For organizations that are data-driven, testing may be a necessary hurdle to create leadership buy-in around a new brand positioning. Testing can be particularly helpful if it’s used to gather validation data points that will move a leadership group or board forward.
It’s also a great opportunity to connect with existing customers and show that you value their input. Because existing customers are already sold on your brand, testing will help identify whether the new positioning comes across as authentic and believable compared with the brand they already know and love. Customers are also likely to be aware of competitive options and will be a good sounding board to ensure the positioning is differentiated.

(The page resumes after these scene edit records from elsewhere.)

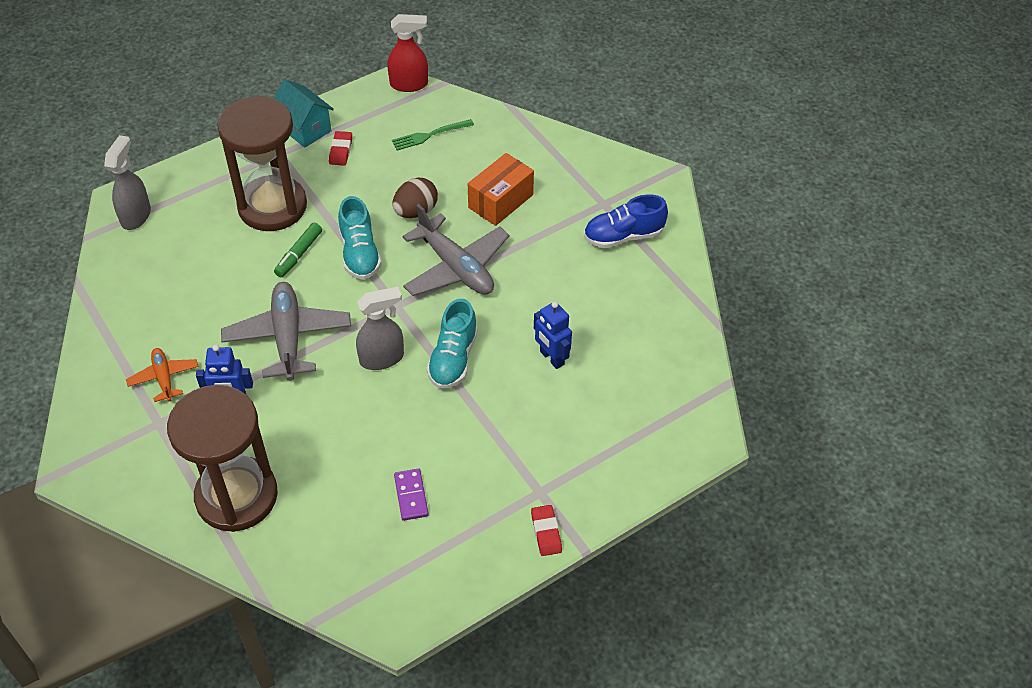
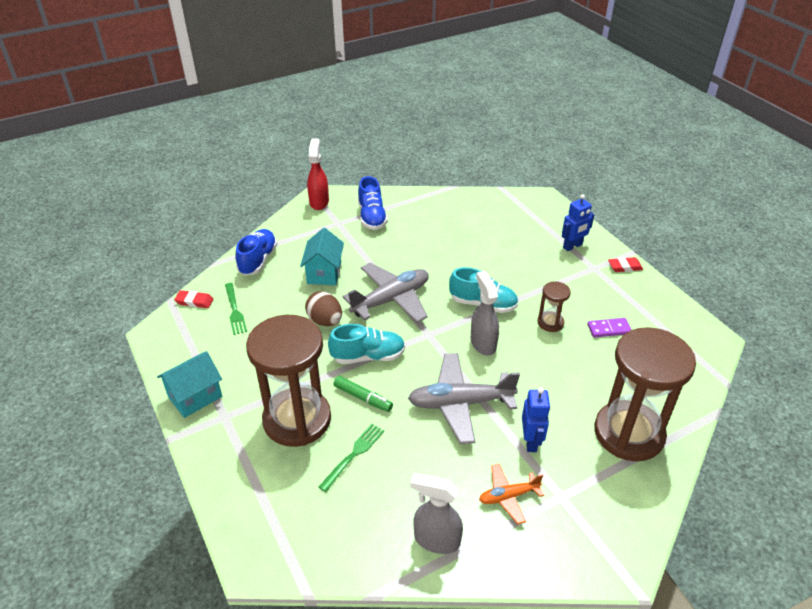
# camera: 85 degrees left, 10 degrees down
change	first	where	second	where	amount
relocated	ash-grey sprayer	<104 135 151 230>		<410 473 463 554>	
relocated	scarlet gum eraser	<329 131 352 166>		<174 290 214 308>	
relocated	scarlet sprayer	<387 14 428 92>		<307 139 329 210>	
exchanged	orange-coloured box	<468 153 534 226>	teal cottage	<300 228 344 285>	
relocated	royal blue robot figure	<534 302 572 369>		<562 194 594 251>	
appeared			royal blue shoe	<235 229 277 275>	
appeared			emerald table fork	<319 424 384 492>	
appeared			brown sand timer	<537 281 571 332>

And, while they won’t be asked to examine specific language, most people can’t help themselves. Although you should take feedback on semantics with a grain of salt, you will gain insights on the type of language they are attracted to or repelled by, which you can then consider when it’s time to translate the positioning into external copy.
The biggest concern with testing is that gathering impartial feedback (and not just validation) can become expensive and time-consuming depending on the scale of the research. Sourcing participants who aren’t existing customers may require incentives and an external research partner for recruitment. But, if you just stick with existing customers, you’re likely speaking to your brand evangelists who are inherently biased. Sticking with existing customers means you’ll miss out on learning whether the positioning sets your brand up for growth.
Finally, positioning is conceptual and it’s hard to get definitive results. It’s no guarantee that your customers are conceptual thinkers. Most people respond with neutral feedback, which doesn’t really help you understand if you’ve got a winner or not.
There’s no wrong answer
While it may strain your timeline and budget, deployed under the right circumstances, testing can make your positioning stronger or more credible. As you progress along the brand strategy journey and into creative development and eventually execution, there are many opportunities for testing. Ensuring that you allocate the resources at the right points should be a collaborative process with your strategic partners from day one of your engagement.
Emotive Brand is a brand strategy and design agency in Oakland, California.